Go to the line holding "September 24 @ 5:00 pm" in the entries below and write out exactly every line down to and including the line holding "We're proud to announce that the Chernov Team".

Saved data entries:
┌──

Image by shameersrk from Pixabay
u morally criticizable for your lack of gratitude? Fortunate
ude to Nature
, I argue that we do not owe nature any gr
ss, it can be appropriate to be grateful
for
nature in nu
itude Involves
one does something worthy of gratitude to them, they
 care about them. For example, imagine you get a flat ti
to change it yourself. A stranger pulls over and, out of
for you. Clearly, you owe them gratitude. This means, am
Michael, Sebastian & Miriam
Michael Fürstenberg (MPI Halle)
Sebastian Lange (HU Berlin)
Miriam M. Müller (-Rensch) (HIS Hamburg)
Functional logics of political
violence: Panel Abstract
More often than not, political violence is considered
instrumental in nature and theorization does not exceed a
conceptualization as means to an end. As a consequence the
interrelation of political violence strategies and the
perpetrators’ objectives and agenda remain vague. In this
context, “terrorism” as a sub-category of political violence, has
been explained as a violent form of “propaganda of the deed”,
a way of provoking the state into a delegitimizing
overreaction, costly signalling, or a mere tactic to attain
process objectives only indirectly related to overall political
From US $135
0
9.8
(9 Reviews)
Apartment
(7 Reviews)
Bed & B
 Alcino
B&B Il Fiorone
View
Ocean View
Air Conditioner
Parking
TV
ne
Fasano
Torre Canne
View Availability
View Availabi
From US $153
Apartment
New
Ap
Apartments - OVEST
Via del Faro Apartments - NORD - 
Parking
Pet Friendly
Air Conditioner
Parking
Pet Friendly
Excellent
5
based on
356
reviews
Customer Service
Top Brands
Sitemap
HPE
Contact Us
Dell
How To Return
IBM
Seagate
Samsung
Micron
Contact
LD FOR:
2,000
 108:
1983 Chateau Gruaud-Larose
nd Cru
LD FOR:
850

└──
┌──

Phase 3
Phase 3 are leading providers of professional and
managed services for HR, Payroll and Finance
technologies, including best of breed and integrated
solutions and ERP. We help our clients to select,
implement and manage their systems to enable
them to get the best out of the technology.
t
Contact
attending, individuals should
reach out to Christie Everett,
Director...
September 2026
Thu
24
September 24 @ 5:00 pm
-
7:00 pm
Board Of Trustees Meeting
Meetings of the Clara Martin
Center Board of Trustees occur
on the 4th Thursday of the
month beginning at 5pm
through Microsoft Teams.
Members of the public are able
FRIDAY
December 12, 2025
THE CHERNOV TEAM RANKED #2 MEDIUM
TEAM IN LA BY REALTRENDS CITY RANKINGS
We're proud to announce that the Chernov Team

└──
┌──

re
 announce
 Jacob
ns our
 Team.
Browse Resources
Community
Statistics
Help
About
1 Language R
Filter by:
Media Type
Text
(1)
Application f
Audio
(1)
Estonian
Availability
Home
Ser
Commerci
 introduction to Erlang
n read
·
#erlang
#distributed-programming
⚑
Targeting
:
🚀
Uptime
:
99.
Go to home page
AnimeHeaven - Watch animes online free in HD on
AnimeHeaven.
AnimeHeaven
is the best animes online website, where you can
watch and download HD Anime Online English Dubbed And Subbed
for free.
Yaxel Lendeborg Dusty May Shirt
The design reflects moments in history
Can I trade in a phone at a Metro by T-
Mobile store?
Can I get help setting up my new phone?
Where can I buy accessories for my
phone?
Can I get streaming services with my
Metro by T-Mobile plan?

└──

• [Written solution]
September 24 @ 5:00 pm
-
7:00 pm
Board Of Trustees Meeting
Meetings of the Clara Martin
Center Board of Trustees occur
on the 4th Thursday of the
month beginning at 5pm
through Microsoft Teams.
Members of the public are able
FRIDAY
December 12, 2025
THE CHERNOV TEAM RANKED #2 MEDIUM
TEAM IN LA BY REALTRENDS CITY RANKINGS
We're proud to announce that the Chernov Team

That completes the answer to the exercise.